Executive Vice President Toyota Daihatsu Engineering & Manufacturing (TDEM), Pras Ganesh, mengatakan saat ini beberapa negara di Asia sedang giat mengembangkan bahan bakar campuran dari minyak sawit dan molase. Seperti India dan Thailand yang memproduksi bioetanol, dan biodiesel di Indonesia.
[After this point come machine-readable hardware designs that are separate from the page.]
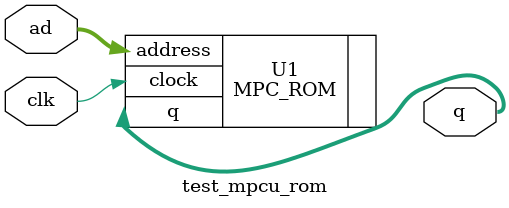
<source format=v>
module test_mpcu_rom(clk,ad,q);
input clk;
input 	[4:0] ad;
output [23:0] q;

MPC_ROM U1(
	.address(ad[4:0]),
	.clock(clk),
	.q(q[23:0]));

endmodule 
</source>
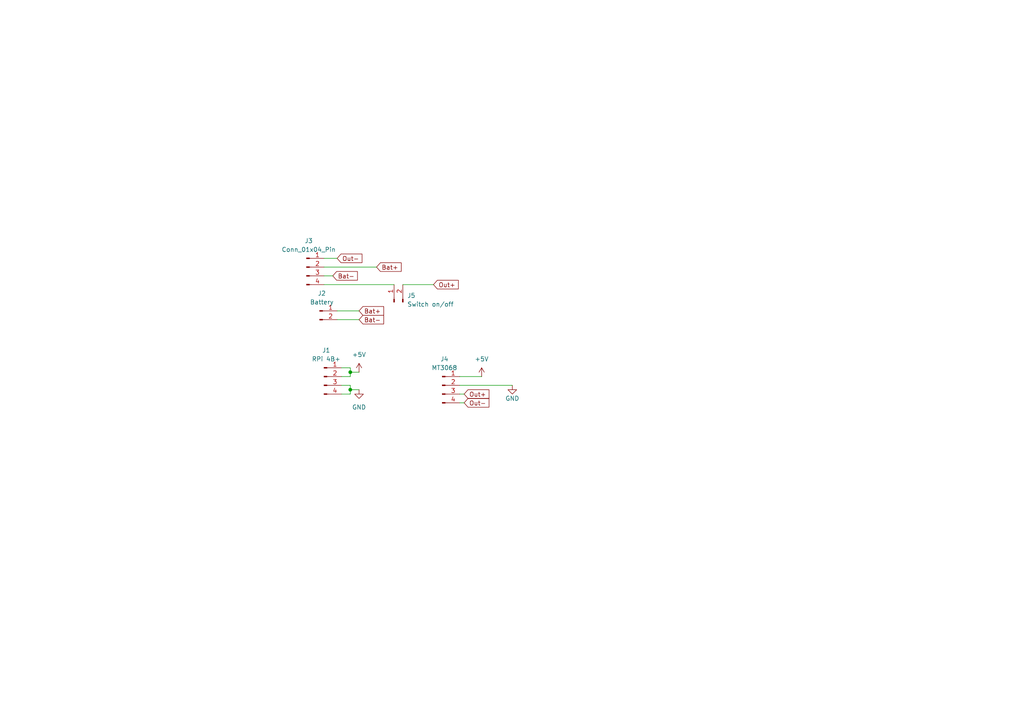
<source format=kicad_sch>
(kicad_sch
	(version 20231120)
	(generator "eeschema")
	(generator_version "8.0")
	(uuid "33f5c7ad-b43f-42e3-9efd-516de27b0dc9")
	(paper "A4")
	
	(junction
		(at 101.6 107.95)
		(diameter 0)
		(color 0 0 0 0)
		(uuid "22e91673-9268-4fa0-9d98-d6d69e9ad67c")
	)
	(junction
		(at 101.6 113.03)
		(diameter 0)
		(color 0 0 0 0)
		(uuid "babe1446-1e4a-4a29-af1e-6775dd86c748")
	)
	(wire
		(pts
			(xy 104.14 113.03) (xy 101.6 113.03)
		)
		(stroke
			(width 0)
			(type default)
		)
		(uuid "03642ebd-b5a9-4c00-8416-26e9f5faf59d")
	)
	(wire
		(pts
			(xy 101.6 109.22) (xy 101.6 107.95)
		)
		(stroke
			(width 0)
			(type default)
		)
		(uuid "10d0073b-e79c-45ab-afdd-66f3f102cd3b")
	)
	(wire
		(pts
			(xy 97.79 90.17) (xy 104.14 90.17)
		)
		(stroke
			(width 0)
			(type default)
		)
		(uuid "19f16756-7050-4a18-be8c-482a14ad6949")
	)
	(wire
		(pts
			(xy 93.98 80.01) (xy 96.52 80.01)
		)
		(stroke
			(width 0)
			(type default)
		)
		(uuid "338080c3-5177-4d99-8558-1e3f9bf9c259")
	)
	(wire
		(pts
			(xy 93.98 82.55) (xy 114.3 82.55)
		)
		(stroke
			(width 0)
			(type default)
		)
		(uuid "38268a38-2548-47e6-b5d7-c83e053a0899")
	)
	(wire
		(pts
			(xy 133.35 114.3) (xy 134.62 114.3)
		)
		(stroke
			(width 0)
			(type default)
		)
		(uuid "3df60fb4-6518-4bb8-ae20-a1c76b818947")
	)
	(wire
		(pts
			(xy 133.35 111.76) (xy 148.59 111.76)
		)
		(stroke
			(width 0)
			(type default)
		)
		(uuid "434a446f-9576-4626-ad6b-1f8bb4e53dd7")
	)
	(wire
		(pts
			(xy 101.6 106.68) (xy 99.06 106.68)
		)
		(stroke
			(width 0)
			(type default)
		)
		(uuid "50800cdf-a324-4f6f-b0be-57be40bcd209")
	)
	(wire
		(pts
			(xy 133.35 109.22) (xy 139.7 109.22)
		)
		(stroke
			(width 0)
			(type default)
		)
		(uuid "5f289119-bdc6-4e69-af2a-4979b90b1755")
	)
	(wire
		(pts
			(xy 99.06 109.22) (xy 101.6 109.22)
		)
		(stroke
			(width 0)
			(type default)
		)
		(uuid "6447170b-6899-4e32-8fa5-2277695a9a18")
	)
	(wire
		(pts
			(xy 97.79 74.93) (xy 93.98 74.93)
		)
		(stroke
			(width 0)
			(type default)
		)
		(uuid "76fc5a0a-1a32-4b83-9084-1caf58f69c63")
	)
	(wire
		(pts
			(xy 99.06 114.3) (xy 101.6 114.3)
		)
		(stroke
			(width 0)
			(type default)
		)
		(uuid "770fdbac-7a2e-47f2-ab69-953972ba3f12")
	)
	(wire
		(pts
			(xy 101.6 113.03) (xy 101.6 111.76)
		)
		(stroke
			(width 0)
			(type default)
		)
		(uuid "7b08a57a-7de4-4e35-8758-8e57e6face88")
	)
	(wire
		(pts
			(xy 101.6 107.95) (xy 101.6 106.68)
		)
		(stroke
			(width 0)
			(type default)
		)
		(uuid "8b643f85-98a7-42e7-90c4-fe3a40523b9c")
	)
	(wire
		(pts
			(xy 101.6 114.3) (xy 101.6 113.03)
		)
		(stroke
			(width 0)
			(type default)
		)
		(uuid "a47a6fe3-9b0e-46b9-832f-81d4b5936d03")
	)
	(wire
		(pts
			(xy 133.35 116.84) (xy 134.62 116.84)
		)
		(stroke
			(width 0)
			(type default)
		)
		(uuid "b93de167-c959-4ffa-80cf-675798526dcc")
	)
	(wire
		(pts
			(xy 97.79 92.71) (xy 104.14 92.71)
		)
		(stroke
			(width 0)
			(type default)
		)
		(uuid "cac6c73f-d230-4e03-857d-a48ac553b500")
	)
	(wire
		(pts
			(xy 93.98 77.47) (xy 109.22 77.47)
		)
		(stroke
			(width 0)
			(type default)
		)
		(uuid "d61d3869-fdb7-4d80-a4e6-803448cd6931")
	)
	(wire
		(pts
			(xy 104.14 107.95) (xy 101.6 107.95)
		)
		(stroke
			(width 0)
			(type default)
		)
		(uuid "e29bdde3-37f4-4d40-8325-39961c4e8b8c")
	)
	(wire
		(pts
			(xy 101.6 111.76) (xy 99.06 111.76)
		)
		(stroke
			(width 0)
			(type default)
		)
		(uuid "e4f305ff-5b8a-4d5c-a5a7-8b920aa5aa7a")
	)
	(wire
		(pts
			(xy 116.84 82.55) (xy 125.73 82.55)
		)
		(stroke
			(width 0)
			(type default)
		)
		(uuid "fd875ad4-69c0-4093-bf26-f80fbb12169b")
	)
	(global_label "Out-"
		(shape input)
		(at 134.62 116.84 0)
		(fields_autoplaced yes)
		(effects
			(font
				(size 1.27 1.27)
			)
			(justify left)
		)
		(uuid "1ddfc098-ee95-406e-b2ce-06fc385c84f4")
		(property "Intersheetrefs" "${INTERSHEET_REFS}"
			(at 142.3828 116.84 0)
			(effects
				(font
					(size 1.27 1.27)
				)
				(justify left)
				(hide yes)
			)
		)
	)
	(global_label "Bat-"
		(shape input)
		(at 96.52 80.01 0)
		(fields_autoplaced yes)
		(effects
			(font
				(size 1.27 1.27)
			)
			(justify left)
		)
		(uuid "5252feff-35fe-4801-a4d3-ab0a6966b500")
		(property "Intersheetrefs" "${INTERSHEET_REFS}"
			(at 104.2223 80.01 0)
			(effects
				(font
					(size 1.27 1.27)
				)
				(justify left)
				(hide yes)
			)
		)
	)
	(global_label "Out-"
		(shape input)
		(at 97.79 74.93 0)
		(fields_autoplaced yes)
		(effects
			(font
				(size 1.27 1.27)
			)
			(justify left)
		)
		(uuid "55d311f1-d235-47ca-a9c0-38dd29a0c573")
		(property "Intersheetrefs" "${INTERSHEET_REFS}"
			(at 105.5528 74.93 0)
			(effects
				(font
					(size 1.27 1.27)
				)
				(justify left)
				(hide yes)
			)
		)
	)
	(global_label "Out+"
		(shape input)
		(at 134.62 114.3 0)
		(fields_autoplaced yes)
		(effects
			(font
				(size 1.27 1.27)
			)
			(justify left)
		)
		(uuid "97ac74dd-b1a1-4c19-b36f-2966eba02c93")
		(property "Intersheetrefs" "${INTERSHEET_REFS}"
			(at 142.3828 114.3 0)
			(effects
				(font
					(size 1.27 1.27)
				)
				(justify left)
				(hide yes)
			)
		)
	)
	(global_label "Bat+"
		(shape input)
		(at 109.22 77.47 0)
		(fields_autoplaced yes)
		(effects
			(font
				(size 1.27 1.27)
			)
			(justify left)
		)
		(uuid "b200b481-46d8-4410-89b3-663f78f58bb2")
		(property "Intersheetrefs" "${INTERSHEET_REFS}"
			(at 116.9223 77.47 0)
			(effects
				(font
					(size 1.27 1.27)
				)
				(justify left)
				(hide yes)
			)
		)
	)
	(global_label "Bat+"
		(shape input)
		(at 104.14 90.17 0)
		(fields_autoplaced yes)
		(effects
			(font
				(size 1.27 1.27)
			)
			(justify left)
		)
		(uuid "b7157580-e167-474c-b892-7778f10868a7")
		(property "Intersheetrefs" "${INTERSHEET_REFS}"
			(at 111.8423 90.17 0)
			(effects
				(font
					(size 1.27 1.27)
				)
				(justify left)
				(hide yes)
			)
		)
	)
	(global_label "Out+"
		(shape input)
		(at 125.73 82.55 0)
		(fields_autoplaced yes)
		(effects
			(font
				(size 1.27 1.27)
			)
			(justify left)
		)
		(uuid "c015b3f7-f082-4976-a766-2a7a0d5250e7")
		(property "Intersheetrefs" "${INTERSHEET_REFS}"
			(at 133.4928 82.55 0)
			(effects
				(font
					(size 1.27 1.27)
				)
				(justify left)
				(hide yes)
			)
		)
	)
	(global_label "Bat-"
		(shape input)
		(at 104.14 92.71 0)
		(fields_autoplaced yes)
		(effects
			(font
				(size 1.27 1.27)
			)
			(justify left)
		)
		(uuid "f85c57c7-334d-461e-9f58-360d33f929a4")
		(property "Intersheetrefs" "${INTERSHEET_REFS}"
			(at 111.8423 92.71 0)
			(effects
				(font
					(size 1.27 1.27)
				)
				(justify left)
				(hide yes)
			)
		)
	)
	(symbol
		(lib_id "Connector:Conn_01x04_Pin")
		(at 128.27 111.76 0)
		(unit 1)
		(exclude_from_sim no)
		(in_bom yes)
		(on_board yes)
		(dnp no)
		(fields_autoplaced yes)
		(uuid "100e5ebe-40ee-4f18-a5b0-eab380aa192d")
		(property "Reference" "J4"
			(at 128.905 104.14 0)
			(effects
				(font
					(size 1.27 1.27)
				)
			)
		)
		(property "Value" "MT3068"
			(at 128.905 106.68 0)
			(effects
				(font
					(size 1.27 1.27)
				)
			)
		)
		(property "Footprint" "TP4056:MT3068"
			(at 128.27 111.76 0)
			(effects
				(font
					(size 1.27 1.27)
				)
				(hide yes)
			)
		)
		(property "Datasheet" "~"
			(at 128.27 111.76 0)
			(effects
				(font
					(size 1.27 1.27)
				)
				(hide yes)
			)
		)
		(property "Description" "Generic connector, single row, 01x04, script generated"
			(at 128.27 111.76 0)
			(effects
				(font
					(size 1.27 1.27)
				)
				(hide yes)
			)
		)
		(pin "3"
			(uuid "58490250-0f3a-4187-89c6-9dc63123b4e9")
		)
		(pin "4"
			(uuid "dca89883-14ce-49dd-bd7d-3eeb449623a0")
		)
		(pin "1"
			(uuid "c719d2ef-ac75-45aa-a974-c699d69a8ee5")
		)
		(pin "2"
			(uuid "a7066288-4679-48bf-9f2d-162184c9970d")
		)
		(instances
			(project "StringPCB"
				(path "/33f5c7ad-b43f-42e3-9efd-516de27b0dc9"
					(reference "J4")
					(unit 1)
				)
			)
		)
	)
	(symbol
		(lib_id "power:GND")
		(at 148.59 111.76 0)
		(unit 1)
		(exclude_from_sim no)
		(in_bom yes)
		(on_board yes)
		(dnp no)
		(uuid "202ff588-4e97-49a5-9998-983eecf10849")
		(property "Reference" "#PWR06"
			(at 148.59 118.11 0)
			(effects
				(font
					(size 1.27 1.27)
				)
				(hide yes)
			)
		)
		(property "Value" "GND"
			(at 148.59 115.57 0)
			(effects
				(font
					(size 1.27 1.27)
				)
			)
		)
		(property "Footprint" ""
			(at 148.59 111.76 0)
			(effects
				(font
					(size 1.27 1.27)
				)
				(hide yes)
			)
		)
		(property "Datasheet" ""
			(at 148.59 111.76 0)
			(effects
				(font
					(size 1.27 1.27)
				)
				(hide yes)
			)
		)
		(property "Description" "Power symbol creates a global label with name \"GND\" , ground"
			(at 148.59 111.76 0)
			(effects
				(font
					(size 1.27 1.27)
				)
				(hide yes)
			)
		)
		(pin "1"
			(uuid "d84f38bc-b49a-454a-92ab-dd3c42d8cb3c")
		)
		(instances
			(project "StringPCB"
				(path "/33f5c7ad-b43f-42e3-9efd-516de27b0dc9"
					(reference "#PWR06")
					(unit 1)
				)
			)
		)
	)
	(symbol
		(lib_id "Connector:Conn_01x04_Pin")
		(at 88.9 77.47 0)
		(unit 1)
		(exclude_from_sim no)
		(in_bom yes)
		(on_board yes)
		(dnp no)
		(fields_autoplaced yes)
		(uuid "4a2c5729-975e-4c95-b7b3-a29f01f3a0f8")
		(property "Reference" "J3"
			(at 89.535 69.85 0)
			(effects
				(font
					(size 1.27 1.27)
				)
			)
		)
		(property "Value" "Conn_01x04_Pin"
			(at 89.535 72.39 0)
			(effects
				(font
					(size 1.27 1.27)
				)
			)
		)
		(property "Footprint" "TP4056:TP4056-module"
			(at 88.9 77.47 0)
			(effects
				(font
					(size 1.27 1.27)
				)
				(hide yes)
			)
		)
		(property "Datasheet" "~"
			(at 88.9 77.47 0)
			(effects
				(font
					(size 1.27 1.27)
				)
				(hide yes)
			)
		)
		(property "Description" "Generic connector, single row, 01x04, script generated"
			(at 88.9 77.47 0)
			(effects
				(font
					(size 1.27 1.27)
				)
				(hide yes)
			)
		)
		(pin "2"
			(uuid "6ca2bbfb-4732-4ae0-81ee-0a97c5b03fca")
		)
		(pin "4"
			(uuid "4e82a669-7716-4e87-8356-ccbde07dfb4d")
		)
		(pin "3"
			(uuid "14874846-773a-45c8-a04b-f805001485a0")
		)
		(pin "1"
			(uuid "ca51a034-3e4c-42fa-bd2d-abe0e2a07da3")
		)
		(instances
			(project "StringPCB"
				(path "/33f5c7ad-b43f-42e3-9efd-516de27b0dc9"
					(reference "J3")
					(unit 1)
				)
			)
		)
	)
	(symbol
		(lib_id "Connector:Conn_01x02_Pin")
		(at 114.3 87.63 90)
		(unit 1)
		(exclude_from_sim no)
		(in_bom yes)
		(on_board yes)
		(dnp no)
		(fields_autoplaced yes)
		(uuid "52cc5b36-d9cc-4278-b5ec-188c04bd6b43")
		(property "Reference" "J5"
			(at 118.11 85.7249 90)
			(effects
				(font
					(size 1.27 1.27)
				)
				(justify right)
			)
		)
		(property "Value" "Switch on/off"
			(at 118.11 88.2649 90)
			(effects
				(font
					(size 1.27 1.27)
				)
				(justify right)
			)
		)
		(property "Footprint" "Fuse:Fuse_Littelfuse-NANO2-462"
			(at 114.3 87.63 0)
			(effects
				(font
					(size 1.27 1.27)
				)
				(hide yes)
			)
		)
		(property "Datasheet" "~"
			(at 114.3 87.63 0)
			(effects
				(font
					(size 1.27 1.27)
				)
				(hide yes)
			)
		)
		(property "Description" "Generic connector, single row, 01x02, script generated"
			(at 114.3 87.63 0)
			(effects
				(font
					(size 1.27 1.27)
				)
				(hide yes)
			)
		)
		(pin "1"
			(uuid "1b56f2bf-ad48-43ce-b561-6993af9d8358")
		)
		(pin "2"
			(uuid "718efcfa-ad43-472f-9da2-05337fdf4c8c")
		)
		(instances
			(project "StringPCB"
				(path "/33f5c7ad-b43f-42e3-9efd-516de27b0dc9"
					(reference "J5")
					(unit 1)
				)
			)
		)
	)
	(symbol
		(lib_id "power:+5V")
		(at 104.14 107.95 0)
		(unit 1)
		(exclude_from_sim no)
		(in_bom yes)
		(on_board yes)
		(dnp no)
		(fields_autoplaced yes)
		(uuid "6677e588-d493-4c98-8e86-7b638471702a")
		(property "Reference" "#PWR01"
			(at 104.14 111.76 0)
			(effects
				(font
					(size 1.27 1.27)
				)
				(hide yes)
			)
		)
		(property "Value" "+5V"
			(at 104.14 102.87 0)
			(effects
				(font
					(size 1.27 1.27)
				)
			)
		)
		(property "Footprint" ""
			(at 104.14 107.95 0)
			(effects
				(font
					(size 1.27 1.27)
				)
				(hide yes)
			)
		)
		(property "Datasheet" ""
			(at 104.14 107.95 0)
			(effects
				(font
					(size 1.27 1.27)
				)
				(hide yes)
			)
		)
		(property "Description" "Power symbol creates a global label with name \"+5V\""
			(at 104.14 107.95 0)
			(effects
				(font
					(size 1.27 1.27)
				)
				(hide yes)
			)
		)
		(pin "1"
			(uuid "804530ad-6f60-471c-92a4-9e452234cd32")
		)
		(instances
			(project "StringPCB"
				(path "/33f5c7ad-b43f-42e3-9efd-516de27b0dc9"
					(reference "#PWR01")
					(unit 1)
				)
			)
		)
	)
	(symbol
		(lib_id "Connector:Conn_01x04_Pin")
		(at 93.98 109.22 0)
		(unit 1)
		(exclude_from_sim no)
		(in_bom yes)
		(on_board yes)
		(dnp no)
		(fields_autoplaced yes)
		(uuid "70718662-6c4c-425c-9ada-c622d2c09ad5")
		(property "Reference" "J1"
			(at 94.615 101.6 0)
			(effects
				(font
					(size 1.27 1.27)
				)
			)
		)
		(property "Value" "RPi 4B+"
			(at 94.615 104.14 0)
			(effects
				(font
					(size 1.27 1.27)
				)
			)
		)
		(property "Footprint" "Connector_PinHeader_2.54mm:PinHeader_1x04_P2.54mm_Vertical"
			(at 93.98 109.22 0)
			(effects
				(font
					(size 1.27 1.27)
				)
				(hide yes)
			)
		)
		(property "Datasheet" "~"
			(at 93.98 109.22 0)
			(effects
				(font
					(size 1.27 1.27)
				)
				(hide yes)
			)
		)
		(property "Description" "Generic connector, single row, 01x04, script generated"
			(at 93.98 109.22 0)
			(effects
				(font
					(size 1.27 1.27)
				)
				(hide yes)
			)
		)
		(pin "2"
			(uuid "ed0de178-a653-4441-904d-ab09bd912397")
		)
		(pin "1"
			(uuid "dce9df7b-886f-47ad-a7b3-d438ae1d8592")
		)
		(pin "3"
			(uuid "a77cbcae-45bf-4b80-a63c-27f8b36129dc")
		)
		(pin "4"
			(uuid "e3043c7d-05df-44fd-bc20-a892e5948d3f")
		)
		(instances
			(project "StringPCB"
				(path "/33f5c7ad-b43f-42e3-9efd-516de27b0dc9"
					(reference "J1")
					(unit 1)
				)
			)
		)
	)
	(symbol
		(lib_id "power:+5V")
		(at 139.7 109.22 0)
		(unit 1)
		(exclude_from_sim no)
		(in_bom yes)
		(on_board yes)
		(dnp no)
		(fields_autoplaced yes)
		(uuid "79d95067-ef94-47fd-96cb-1a8f9266b58d")
		(property "Reference" "#PWR05"
			(at 139.7 113.03 0)
			(effects
				(font
					(size 1.27 1.27)
				)
				(hide yes)
			)
		)
		(property "Value" "+5V"
			(at 139.7 104.14 0)
			(effects
				(font
					(size 1.27 1.27)
				)
			)
		)
		(property "Footprint" ""
			(at 139.7 109.22 0)
			(effects
				(font
					(size 1.27 1.27)
				)
				(hide yes)
			)
		)
		(property "Datasheet" ""
			(at 139.7 109.22 0)
			(effects
				(font
					(size 1.27 1.27)
				)
				(hide yes)
			)
		)
		(property "Description" "Power symbol creates a global label with name \"+5V\""
			(at 139.7 109.22 0)
			(effects
				(font
					(size 1.27 1.27)
				)
				(hide yes)
			)
		)
		(pin "1"
			(uuid "11420633-a7cb-4fe8-adc5-52489591a55c")
		)
		(instances
			(project "StringPCB"
				(path "/33f5c7ad-b43f-42e3-9efd-516de27b0dc9"
					(reference "#PWR05")
					(unit 1)
				)
			)
		)
	)
	(symbol
		(lib_id "power:GND")
		(at 104.14 113.03 0)
		(unit 1)
		(exclude_from_sim no)
		(in_bom yes)
		(on_board yes)
		(dnp no)
		(fields_autoplaced yes)
		(uuid "e9cced37-dda9-487e-955c-27a65f1ac388")
		(property "Reference" "#PWR02"
			(at 104.14 119.38 0)
			(effects
				(font
					(size 1.27 1.27)
				)
				(hide yes)
			)
		)
		(property "Value" "GND"
			(at 104.14 118.11 0)
			(effects
				(font
					(size 1.27 1.27)
				)
			)
		)
		(property "Footprint" ""
			(at 104.14 113.03 0)
			(effects
				(font
					(size 1.27 1.27)
				)
				(hide yes)
			)
		)
		(property "Datasheet" ""
			(at 104.14 113.03 0)
			(effects
				(font
					(size 1.27 1.27)
				)
				(hide yes)
			)
		)
		(property "Description" "Power symbol creates a global label with name \"GND\" , ground"
			(at 104.14 113.03 0)
			(effects
				(font
					(size 1.27 1.27)
				)
				(hide yes)
			)
		)
		(pin "1"
			(uuid "246908f6-735e-42a3-8466-df65a7bd830f")
		)
		(instances
			(project "StringPCB"
				(path "/33f5c7ad-b43f-42e3-9efd-516de27b0dc9"
					(reference "#PWR02")
					(unit 1)
				)
			)
		)
	)
	(symbol
		(lib_id "Connector:Conn_01x02_Pin")
		(at 92.71 90.17 0)
		(unit 1)
		(exclude_from_sim no)
		(in_bom yes)
		(on_board yes)
		(dnp no)
		(fields_autoplaced yes)
		(uuid "f34bea6f-add7-445e-87d3-59651aef00eb")
		(property "Reference" "J2"
			(at 93.345 85.09 0)
			(effects
				(font
					(size 1.27 1.27)
				)
			)
		)
		(property "Value" "Battery"
			(at 93.345 87.63 0)
			(effects
				(font
					(size 1.27 1.27)
				)
			)
		)
		(property "Footprint" "TP4056:18650s 3x"
			(at 92.71 90.17 0)
			(effects
				(font
					(size 1.27 1.27)
				)
				(hide yes)
			)
		)
		(property "Datasheet" "~"
			(at 92.71 90.17 0)
			(effects
				(font
					(size 1.27 1.27)
				)
				(hide yes)
			)
		)
		(property "Description" "Generic connector, single row, 01x02, script generated"
			(at 92.71 90.17 0)
			(effects
				(font
					(size 1.27 1.27)
				)
				(hide yes)
			)
		)
		(pin "1"
			(uuid "9eaab05d-3392-487b-b000-f04686c07593")
		)
		(pin "2"
			(uuid "9998fbcb-7855-4b95-948d-079d68d56d80")
		)
		(instances
			(project "StringPCB"
				(path "/33f5c7ad-b43f-42e3-9efd-516de27b0dc9"
					(reference "J2")
					(unit 1)
				)
			)
		)
	)
	(sheet_instances
		(path "/"
			(page "1")
		)
	)
)

</source>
“ASEAN punya kekuatan untuk mendukung elektrifikasi, misalnya yang dilakukan India atau Thailand, mereka punya ethanol. Ini bisa menjadi sesuatu yang bisa dikembangkan menjadi kolaborasi dengan pabrikan motor hybrid,” ujarnya dalam acara Bloomberg CEO Forum bertajuk ‘EVs : Jalan Menuju Dekarbonisasi’ , Jumat (11/11).
Kendaraan hybrid adalah kendaraan yang menggunakan dua jenis teknologi yang dapat mendukung pergerakan kendaraan melalui dua jenis bahan bakar yang berbeda, yaitu bensin sebagai sumber tenaga utama dan baterai sebagai sumber tenaga sekunder. Kendaraan hybrid juga diklaim mampu mengurangi polusi yang dihasilkan hingga 90%.
Produksi biofuel diharapkan dapat menggantikan bensin sebagai bahan bakar utama sekaligus meningkatkan proporsi unsur nabati dalam campuran bioetanol dan biodiesel.
Sebagai salah satu produsen gula terbesar kedua di dunia setelah Brazil, India sejauh ini berhasil mengembangkan bioetanol dengan komposisi campuran 85% molasses dan 15% bensin atau E85. Thailand juga sedang mengembangkan bioetanol 12%. Sementara Indonesia sedang mengembangkan biodiesel B40 dengan menggunakan minyak sawit.
“Kita hampir bisa membuat kendaraan zero-emission tergantung bioethanol, di India ada energi alternatif E85 dan di Indonesia B40. Pasar seperti ini juga bisa terintegrasi. Dengan saling memanfaatkan kekuatan, kita bisa menciptakan jalur elektrifikasi yang tepat untuk masing-masing. negara, kata Ganesh.
Ganesh juga menjelaskan saat ini Toyota telah berhasil menjual 20 juta kendaraan listrik yang dilengkapi sumber listrik dari baterai lithium ion. Pembuat mobil Jepang itu menargetkan karbon nol bersih untuk semua aktivitas manufaktur pada tahun 2035.
“Kami telah berhasil menjual lebih dari 20 juta kendaraan listrik, yang sebagian besar adalah hibrida, tetapi memungkinkan kami untuk benar-benar meningkatkan teknologi baterai kami juga.